_DIRECTIVE 1_
Return the passage of the column on slum displacement in Pakistan starting with "02 April 2010" and going on through "over 300 shanties.", copied word for word.
_DIRECTIVE 2_
Resume the column on slum displacement in Pakistan from the point where it stops.

_TEXT EXCERPT_

02 April 2010

How the (more than) other half lives

Two weeks ago, on the 20th of March, a fire broke out in Shanti Nagar, a slum in Gulshan-e-Iqbal in Karachi. Locals informed the fire department of the incident almost immediately, but by the time the fire trucks arrived – and whether their delay was caused by their inefficiency or because they had to negotiate the crowd that had gathered on the scene – there was nothing left but the ashes of over 300 shanties.

Shanties to you and me, but shelter to nearly 3,000 people, all of whom were left without homes. Some managed to save their belongings before the fire came. Some did not. Since the event happened in the afternoon, most adults were away, working, and their children left at home. Some unattended. Seven-year-old Danish's life was taken when the flames engulfed his home. Ten to fifteen other children were unaccounted for. Several others were injured.

It is impossible to quantify or relate to something as traumatic as the fire, the loss of life and the traumatic displacement of an entire community at Shanti Nagar. Arif Hasan, the eminent urbanist, once told an assembled audience in Lahore that there was nothing like a forced eviction; that they had to see one to really know what it meant. Of course, Hasan was not talking of people displaced because of things like fires or natural disasters. He was talking of people forcibly removed from their homes for the sake of "development", like when the officials of the Office of Education of the City District Government Lahore, on March 19, demolished some eight homes near the Lady Maclagan School on Bank Road to make space for the proposed new block of classrooms. That's not to say that the communities displaced in Shanti Nagar are any more or less traumatised than the families that were deemed to be illegal squatters on the property of the Lady Maclagan School. It is to say that the displacement by any means is traumatic.

The problem with slums, and there are many problems with slums, is that, as a rule, their inhabitants do not possess proprietary rights. Because they are not the owners of their shanties, their occupation sits at odds with the machinery of the state and the understanding of its laws. If someone doesn't have rights in property, how can he be said to have lost it? The machinery of the state does not look at the occupants of slums with a sympathetic eye. The same is true for the occupants of the homes demolished inside the Lady Maclagan School in Lahore. The land belongs to the City District Government of Lahore and, therefore, if the EDO (Education) deems it necessary to build a new block of classrooms, that is that. Occupation or not, homes or not, the cries of families being thrown to the wolves or not, the structures were "illegally occupied" and so the demolition team did not even have to inform the occupants of their decision.

The fact is that displacements, and the trauma that accompanies them, are everyday occurrence in Pakistan. If not at the hands of the elements and natural disaster (the flooding of the Leh Nullah in Rawalpindi routinely displaces hundreds), then at the hands of the numerous "encroachment drives" under the guise of "development".

The issue that appears is not of rights, but equity and morality. Cities in this part of the world, until recently, have been the exception and not the norm. Through history, with few exceptions, South Asians have been an agricultural and rural people. Now, we are told that over thirty five per cent of the people of Pakistan live in cities, and that in the near future, this figure will shoot past fifty per cent. At the same time, we have to understand how, as exceptions to the rule, our cities have grown. As the preferred space of the political, business and social elites, our cities have been occupied by a small but disproportionally influential set of elites. They have grown on the whim of whomsoever has had the occupancy of the civil secretariat or the position of general officer commanding the station. They have grown along the lines of a vision firmly set in the status quo.

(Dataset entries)
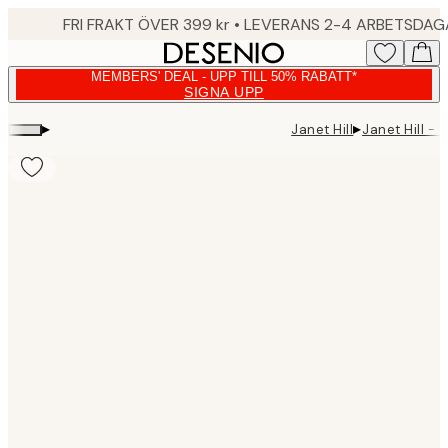
Skip
FRI FRAKT ÖVER 399 kr • LEVERANS 2-4 ARBETSDA
to
main
MEMBERS' DEAL - UPP TILL 50% RABATT*
content.
SIGNA UPP
▸
▸
Janet Hill
Janet Hill -
Product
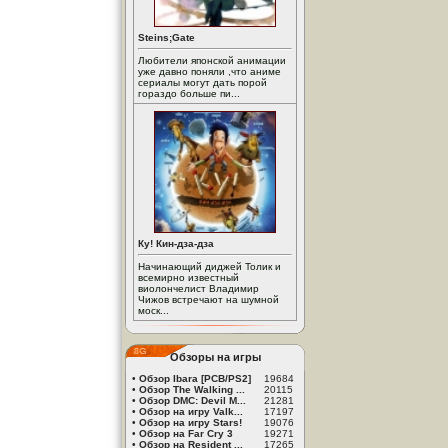
Steins;Gate
Любители японской анимации
уже давно поняли ,что аниме
сериалы могут дать порой
гораздо больше пи...
Ку! Кин-дза-дза
Начинающий диджей Толик и
всемирно известный
виолончелист Владимир
Чижов встречают на шумной
моск...
Обзоры на игры
•
Обзор Ibara [PCB/PS2]
19684
•
Обзор The Walking ...
20115
•
Обзор DMC: Devil M...
21281
•
Обзор на игру Valk...
17197
•
Обзор на игру Stars!
19076
•
Обзор на Far Cry 3
19271
•
Обзор на Resident ...
17265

_REPLY 1_
02 April 2010

How the (more than) other half lives

Two weeks ago, on the 20th of March, a fire broke out in Shanti Nagar, a slum in Gulshan-e-Iqbal in Karachi. Locals informed the fire department of the incident almost immediately, but by the time the fire trucks arrived – and whether their delay was caused by their inefficiency or because they had to negotiate the crowd that had gathered on the scene – there was nothing left but the ashes of over 300 shanties.

_REPLY 2_
But that is set to change. It must. The fact that slums exist is a proof of the fact that our cities are misallocating their resources in favour of a privileged few. For example, if one were to examine the footprint of the city of Lahore, they would find that a (incidentally elite) minority of the people live in the majority of the space occupied by housing schemes, cantonment boards and Defence Housing Authorities. Given the expected urbanisation of Pakistan, which is already the most urbanised country in South Asia, the pressures its new inhabitants will have on existing housing availability, sanitation, healthcare and educational services, employment opportunities and recreational spaces will be immense. Already, substantial proportions of the current and expected urban population live in slums or in unhygienic conditions. In Punjab, almost fifty per cent of the urban population lives in slums. In Karachi, I've been told that nearly seventy per cent of the population lives in slums.

The displacement of people for whatever reason is not without its cost. David Harvey, the noted academic and geographer in his recent seminal article 'The Right to the City' traces the history of urban displacement and links it firmly with urban violence. For example, Hausmann's Paris may have been the "city of lights" and the envy of every city back in the 1850s but the trauma of the displacements it caused, not to mention the economic disaster that was France's loss of the Franco-Prussian War, saw the birth of the Paris Commune. Similarly, readers are reminded of the fact that New York City in the 1970s was one of the most dangerous cities in the world and, in 1975, actually suffered bankruptcy. Harvey can trace these events to the trauma caused by massive displacements in the name of urban development undertaken in the preceding decades.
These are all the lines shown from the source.